Exercise requirements = Search the listing below for the word "Website" and return each line that contains it.

Material to process =
────
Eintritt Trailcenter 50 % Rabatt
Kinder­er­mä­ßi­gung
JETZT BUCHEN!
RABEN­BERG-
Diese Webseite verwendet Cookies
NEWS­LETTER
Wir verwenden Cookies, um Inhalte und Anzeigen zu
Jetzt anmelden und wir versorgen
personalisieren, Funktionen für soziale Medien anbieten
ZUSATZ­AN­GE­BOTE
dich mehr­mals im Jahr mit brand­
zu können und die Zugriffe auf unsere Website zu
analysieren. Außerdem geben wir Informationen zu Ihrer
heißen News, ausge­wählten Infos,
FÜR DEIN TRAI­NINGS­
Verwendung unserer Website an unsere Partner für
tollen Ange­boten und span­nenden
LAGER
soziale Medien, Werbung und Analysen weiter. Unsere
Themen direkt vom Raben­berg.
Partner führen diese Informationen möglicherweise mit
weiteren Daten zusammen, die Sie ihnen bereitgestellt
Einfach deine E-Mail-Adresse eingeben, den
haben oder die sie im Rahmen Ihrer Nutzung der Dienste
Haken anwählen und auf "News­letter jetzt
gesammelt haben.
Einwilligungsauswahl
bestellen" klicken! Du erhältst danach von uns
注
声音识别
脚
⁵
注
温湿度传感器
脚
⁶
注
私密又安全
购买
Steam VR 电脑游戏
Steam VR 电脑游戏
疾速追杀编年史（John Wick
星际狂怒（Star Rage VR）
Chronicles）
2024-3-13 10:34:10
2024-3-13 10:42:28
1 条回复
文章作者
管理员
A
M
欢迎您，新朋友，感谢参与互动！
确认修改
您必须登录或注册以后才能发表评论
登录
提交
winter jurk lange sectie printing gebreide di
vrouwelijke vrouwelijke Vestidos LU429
────
Answer box =
zu können und die Zugriffe auf unsere Website zu
Verwendung unserer Website an unsere Partner für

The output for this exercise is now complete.